Things to do —
**1)** Translate this sentence from the election passage into Spanish: "Gjorge Ivanov was re-elected with 57% of the valid vote."
**2)** Pick up the election passage after its final sentence and continue it.

The United States and European Union publicly urged political leaders to ensure the election was "credible and transparent," amidst complains by the SDSM.

==Results==
===President===
In second round voting, centres were open from 5:00 GMT to 17:00 GMT. Turnout was reported as 9.58% in the first three hours. Gjorge Ivanov was re-elected with 57% of the valid vote. Following the election, Stevo Pendarovski called for an investigation of the election by external observers.

Recorded data —

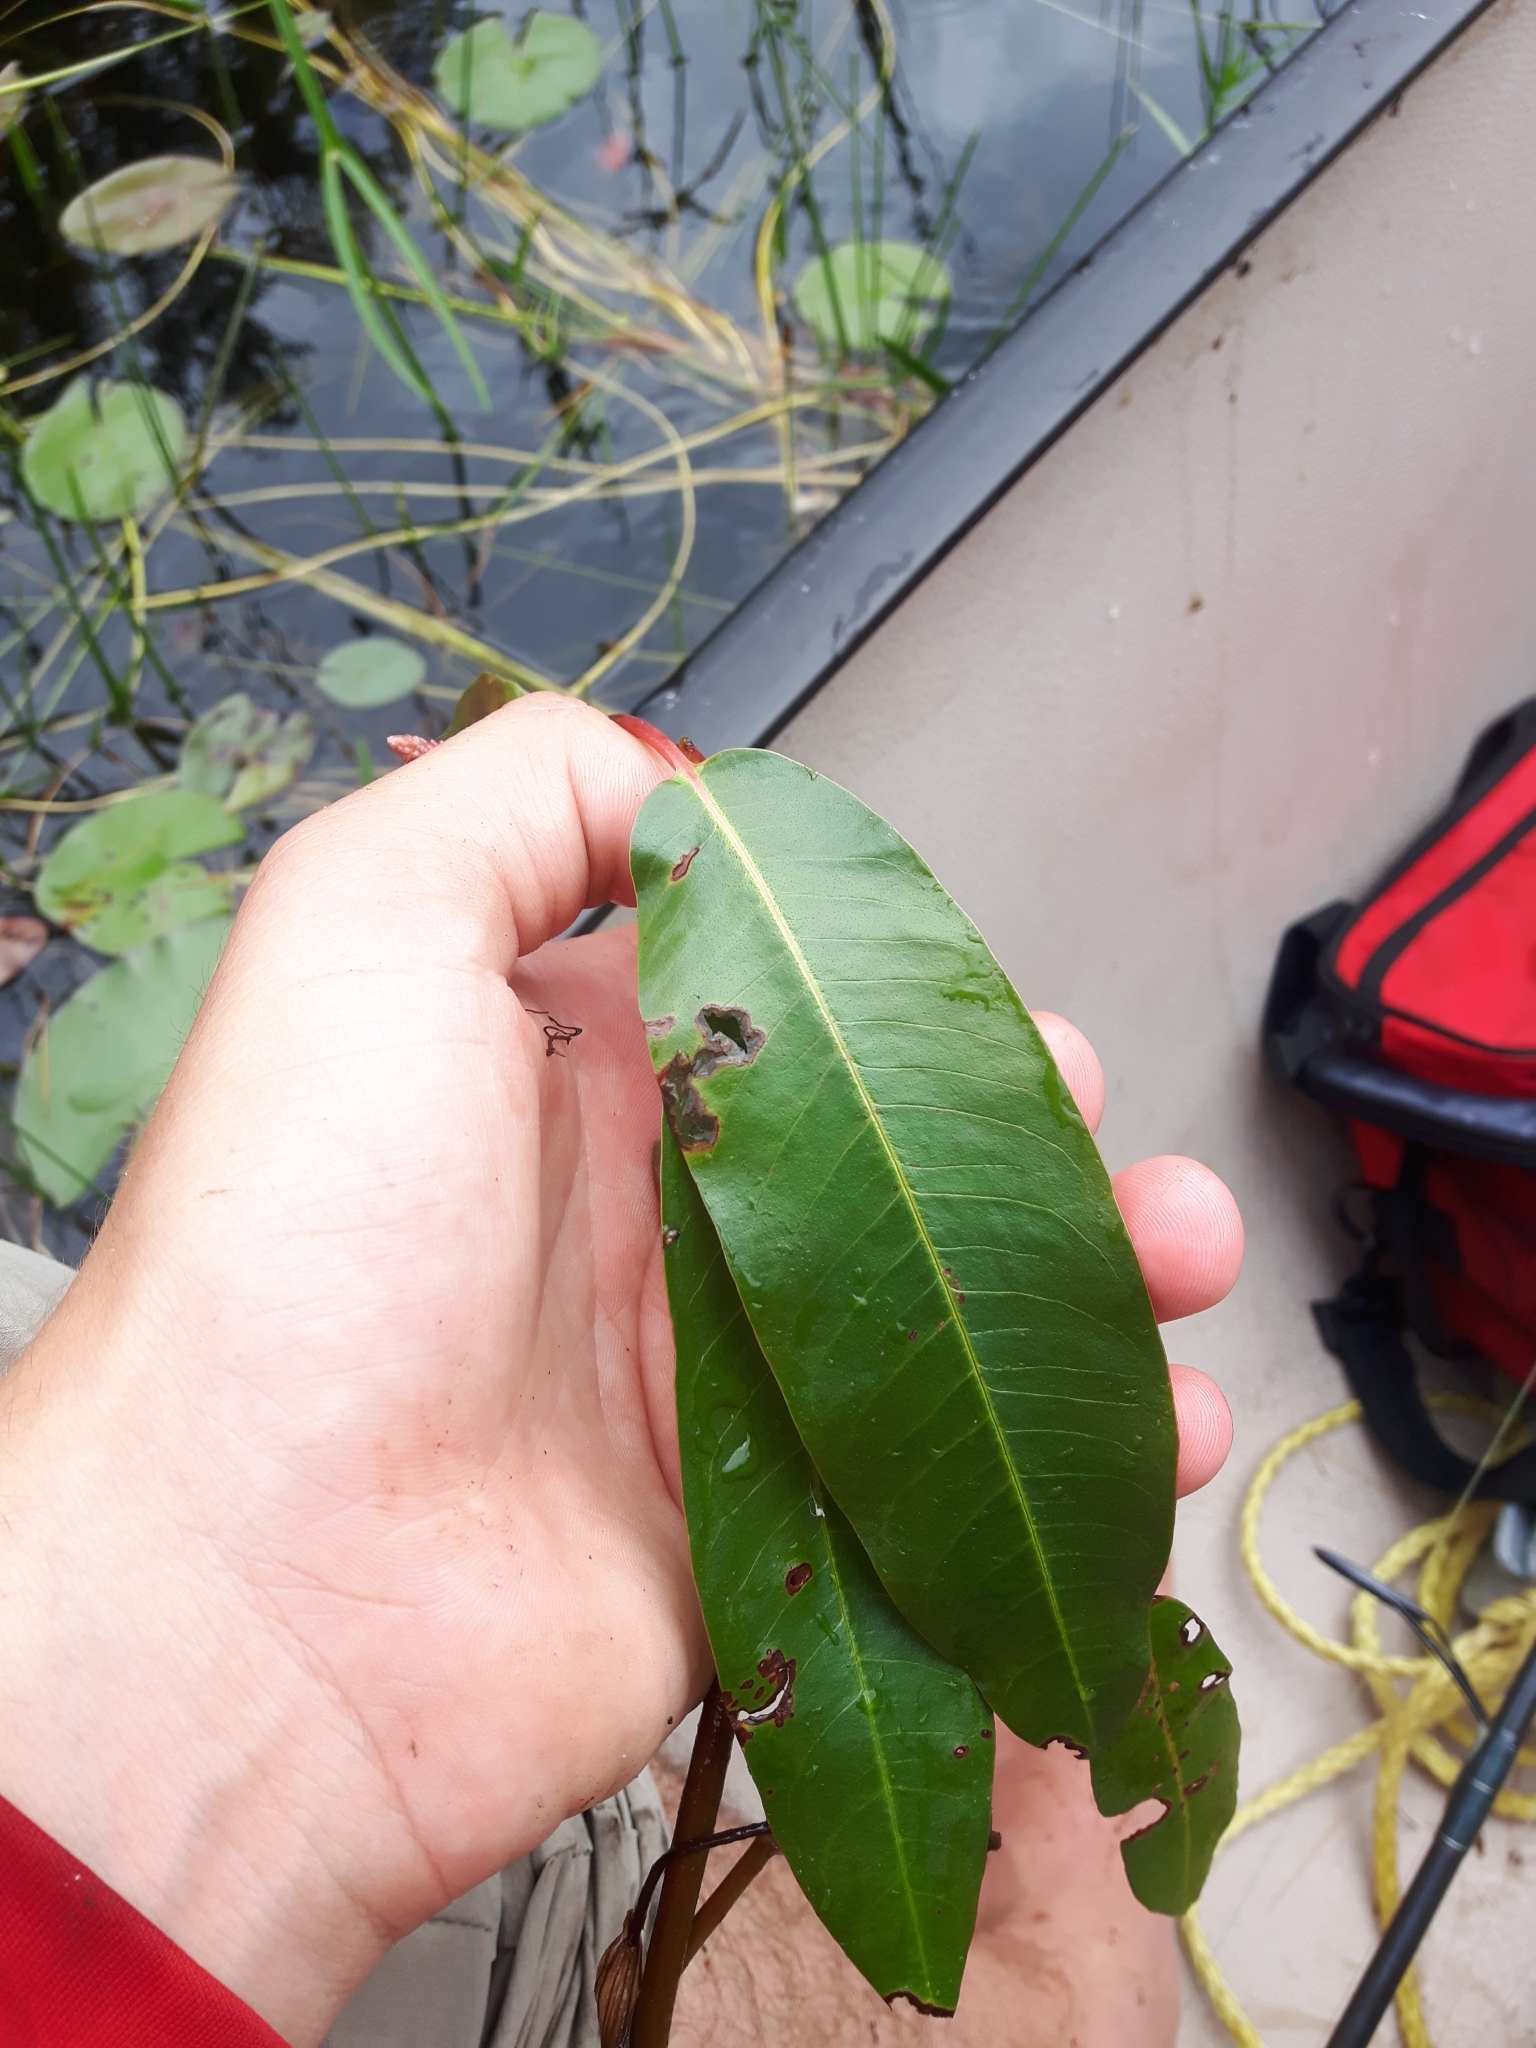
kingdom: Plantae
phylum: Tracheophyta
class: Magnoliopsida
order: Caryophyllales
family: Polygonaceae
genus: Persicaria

Responses by task —
**1)** Gjorge Ivanov fue reelegido con el 57 % de los votos válidos.

**2)**
| Candidate |  | Party | First round |  | Second round |  |
| Votes | % | Votes | % |
|  | Gjorge Ivanov | VMRO-DPMNE | 449,442 | 53.13 | 534,910 | 57.33 |
|  | Stevo Pendarovski | Social Democratic Union | 326,164 | 38.56 | 398,077 | 42.67 |
|  | Ilijaz Halimi [bg] | Democratic Party of Albanians | 38,966 | 4.61 |  |  |
|  | Zoran T. Popovski | Citizen Option for Macedonia | 31,368 | 3.71 |  |  |
| Total |  |  | 845,940 | 100.00 | 932,987 | 100.00 |
| Valid votes |  |  | 845,940 | 97.28 | 932,987 | 96.41 |
| Invalid/blank votes |  |  | 23,677 | 2.72 | 34,707 | 3.59 |
| Total votes |  |  | 869,617 | 100.00 | 967,694 | 100.00 |
| Registered voters/turnout |  |  | 1,779,572 | 48.87 | 1,779,572 | 54.38 |
Source: SEC, SEC

===Parliament===
The incumbent government, led by VMRO-DPMNE, received 44% of the vote to claim victory ahead of SDSM with 26% and DUI with 14%. The 123 seats in the Assembly were won by six political parties and coalitions with the VMRO-DPMNE coalition winning 61 seats, the SDSM coalition winning 34 seats, DUI winning 19 seats, DPA winning 7 seats and GROM and NDP winning 1 seat each.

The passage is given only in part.